The accident critically injured Scales. The project nurse, Kathy Dahl, attended to him, noting that he would die without medical help. Although the police took him inside the hospital, they provided no treatment. Sellers remembered that they had to ask for permission to take him to a Memphis hospital as the police wanted to press charges against Scales.
“Yet the Holly Springs hospital refused to treat him. The black funeral director saved his life, driving him to Memphis in his hearse. Then the sheriff threatened that if the injured man came back to Holly Springs, the sheriff would charge him with Wayne’s murder. This activist was a local man. He couldn’t come back to his family.”
—Chude Allen, “Why Struggle, Why Care?,” Interdisciplinary Lecture Series Letters From Mississippi and Social Justice, Western College, Miami University, September 20, 2005.

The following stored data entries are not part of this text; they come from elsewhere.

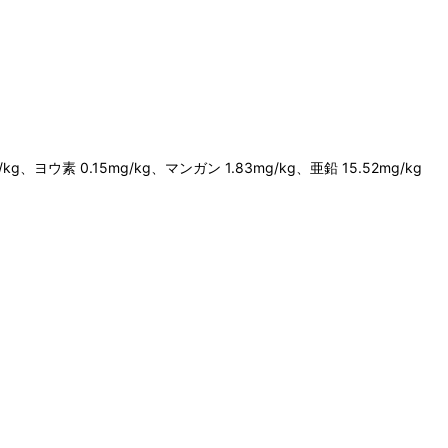
g、ヨウ素 0.15mg/kg、マンガン 1.83mg/kg、亜鉛 15.52mg/kg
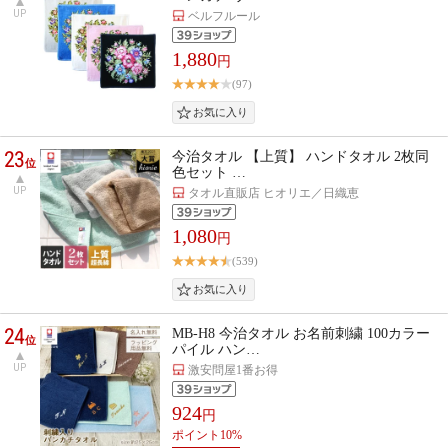
UP
ベルフルール
1,880
円
(97)
23
今治タオル 【上質】 ハンドタオル 2枚同
位
色セット …
UP
タオル直販店 ヒオリエ／日織恵
1,080
円
(539)
24
MB-H8 今治タオル お名前刺繍 100カラー
位
パイル ハン…
UP
激安問屋1番お得
924
円
ポイント10%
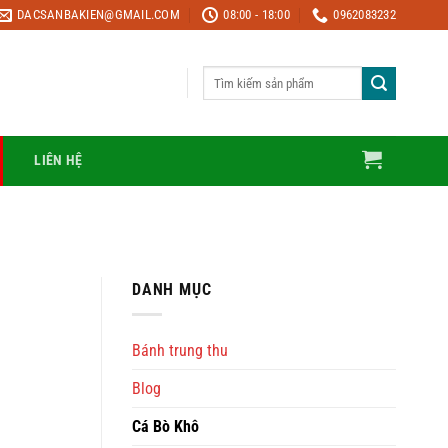
DACSANBAKIEN@GMAIL.COM
08:00 - 18:00
0962083232
Tìm
kiếm:
LIÊN HỆ
DANH MỤC
Bánh trung thu
Blog
Cá Bò Khô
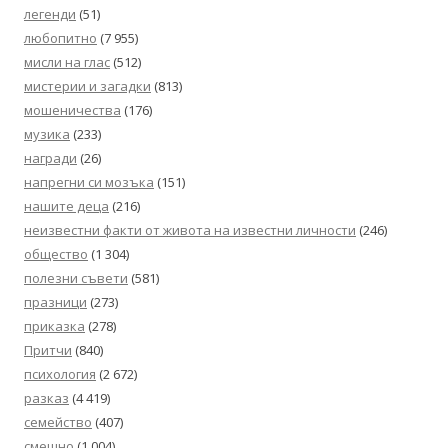
легенди
(51)
любопитно
(7 955)
мисли на глас
(512)
мистерии и загадки
(813)
мошеничества
(176)
музика
(233)
награди
(26)
напрегни си мозъка
(151)
нашите деца
(216)
неизвестни факти от живота на известни личности
(246)
общество
(1 304)
полезни съвети
(581)
празници
(273)
приказка
(278)
Притчи
(840)
психология
(2 672)
разказ
(4 419)
семейство
(407)
смешно
(1 004)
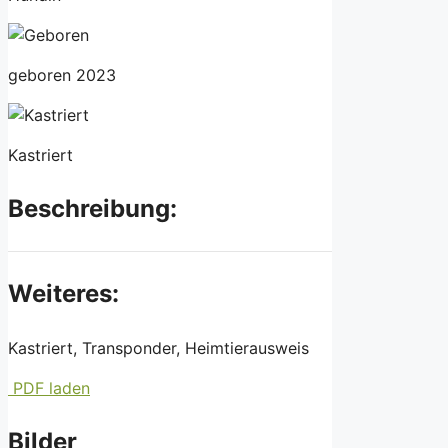
geboren 2023
Kastriert
Beschreibung:
Weiteres:
Kastriert, Transponder, Heimtierausweis
PDF laden
Bilder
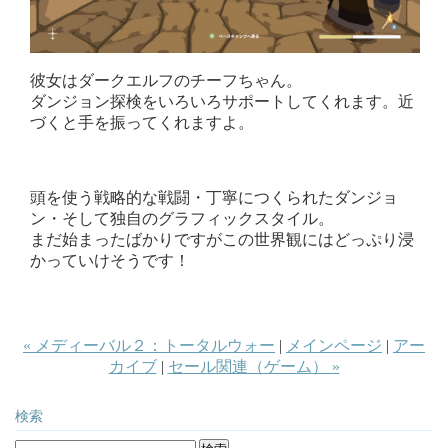
彼女はダークエルフのチーフちゃん。
ダンジョン探検をいろいろサポートしてくれます。近
づくと手を振ってくれますよ。
頭を使う戦略的な戦闘・丁寧につくられたダンジョ
ン・そして独自のグラフィックスタイル。
まだ始まったばかりですがこの世界観にはどっぷり浸
かっていけそうです！
« メディーバル２：トータルウォー
|
メインページ
|
アー
カイブ
|
セール関連（ゲーム） »
検索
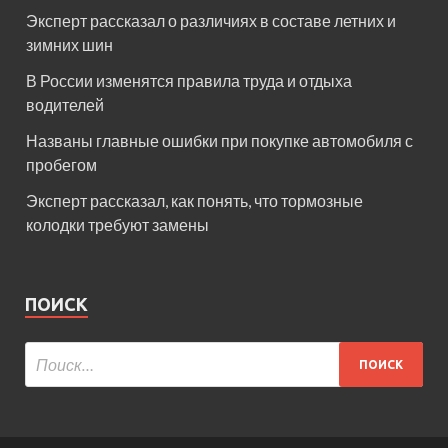
Эксперт рассказал о различиях в составе летних и
зимних шин
В России изменятся правила труда и отдыха
водителей
Названы главные ошибки при покупке автомобиля с
пробегом
Эксперт рассказал, как понять, что тормозные
колодки требуют замены
ПОИСК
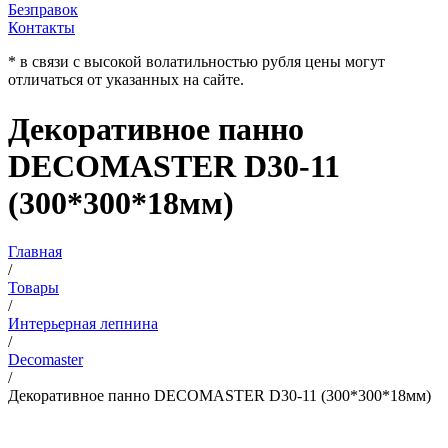
Безправок
Контакты
* в связи с высокой волатильностью рубля цены могут
отличаться от указанных на сайте.
Декоративное панно
DECOMASTER D30-11
(300*300*18мм)
Главная
/
Товары
/
Интерьерная лепнина
/
Decomaster
/
Декоративное панно DECOMASTER D30-11 (300*300*18мм)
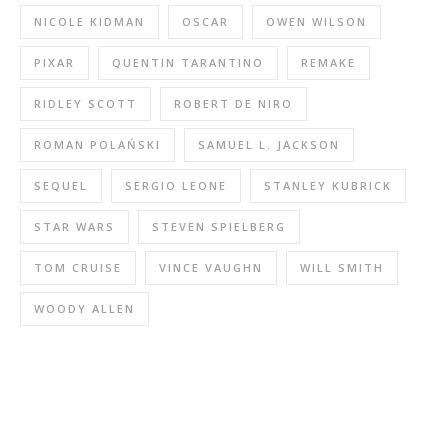
NICOLE KIDMAN
OSCAR
OWEN WILSON
PIXAR
QUENTIN TARANTINO
REMAKE
RIDLEY SCOTT
ROBERT DE NIRO
ROMAN POLAŃSKI
SAMUEL L. JACKSON
SEQUEL
SERGIO LEONE
STANLEY KUBRICK
STAR WARS
STEVEN SPIELBERG
TOM CRUISE
VINCE VAUGHN
WILL SMITH
WOODY ALLEN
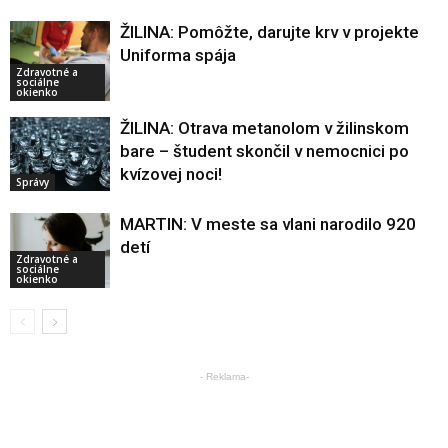
ŽILINA: Pomôžte, darujte krv v projekte
Uniforma spája
Zdravotné a
sociálne
okienko
ŽILINA: Otrava metanolom v žilinskom
bare – študent skončil v nemocnici po
kvízovej noci!
Správy
MARTIN: V meste sa vlani narodilo 920
detí
Zdravotné a
sociálne
okienko
- Reklama-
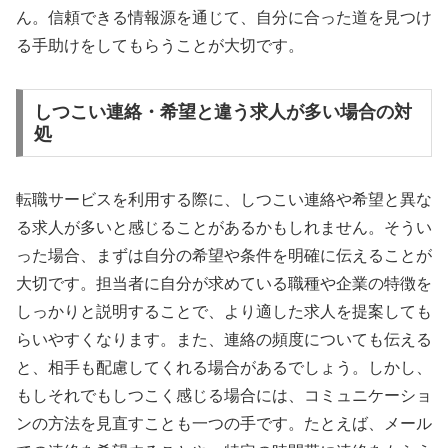
ん。信頼できる情報源を通じて、自分に合った道を見つけ
る手助けをしてもらうことが大切です。
しつこい連絡・希望と違う求人が多い場合の対
処
転職サービスを利用する際に、しつこい連絡や希望と異な
る求人が多いと感じることがあるかもしれません。そうい
った場合、まずは自分の希望や条件を明確に伝えることが
大切です。担当者に自分が求めている職種や企業の特徴を
しっかりと説明することで、より適した求人を提案しても
らいやすくなります。また、連絡の頻度についても伝える
と、相手も配慮してくれる場合があるでしょう。しかし、
もしそれでもしつこく感じる場合には、コミュニケーショ
ンの方法を見直すことも一つの手です。たとえば、メール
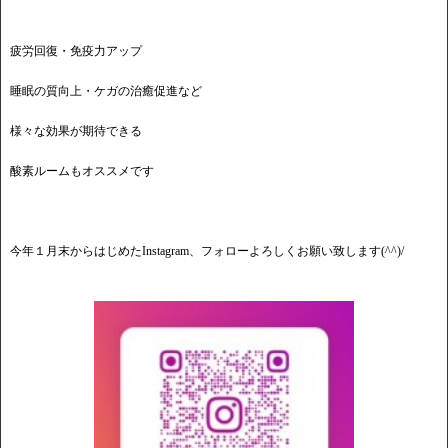
疲労回復・免疫力アップ
睡眠の質向上・ケガの治癒促進など
様々な効果が期待できる
酸素ルームもオススメです
今年１月末からはじめたInstagram、フォローよろしくお願い致します(^^)/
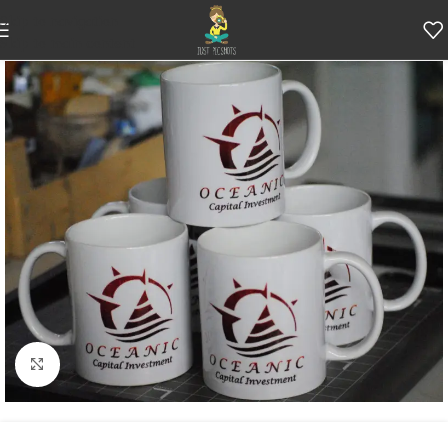
Skip to navigation
Skip to main content
Κάντε κλικ για μεγέθυνση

The Medical Committee for Human Rights worked with a doctor in Chicago to transport and arrange his medical care. The report read, “There was an important disposition and had to be handled rapidly because he was being inappropriately charged with manslaughter with a large bail in excess of $25,000.”
Detailing Wayne Yancey’s murder, Sellers remembered Scales’ recollection:
“Charlie maintained that as he was lying on the ground immediately following the wreck some white men walked over to him and said, “Stay still or you will get the same as your buddy.” Charlie assumed that they may have been responsible for not allowing the car to return to the appropriate lane.”
—Cleveland Sellers, “Killed: Wayne Yancey,” undated
Police arrested Sellers as he and others viewed the vehicle and retrieved items from the car. The charges: insulting an officer and resisting arrest after the police asked if it was his two friends riding in the car and made this comment: “Two bad you’all weren’t in it wit’ ’em!”
When I asked about Scales, Rubin remained unsure of what happened to the Mississippian. Sellers noted he never returned to Mississippi for safety reasons. As for Yancey, volunteers and SNCC staff gathered for a memorial service at Rust College before traveling to his homegoing service in Paris, Tennessee, on August 9th.
“When we returned to Holly Springs, we hung the cowboy hat in the living room where it remained the rest of the summer-as did Wayne’s spirit.”
—Cleveland Sellers, “Killed: Wayne Yancey,” undated

Letter from Marjorie Merrill to Gloria Xifaras Clark, August 3, 1964
“No, in his death there were no headlines, no fanfare, and very little said or known; but in his death, as in his life, there was a certain greatness that we must attempt to understand and learn from. I’m certain that in that great unknown Wayne was embraced by Andrew Goodman, James Chaney, and Michael Schwerner, and somehow I could hear them saying to Wayne, “Welcome brother.”
-David Llorens, “Wayne Yancey: Tribute to a Freedom Fighter,” Negro Digest, December 1964.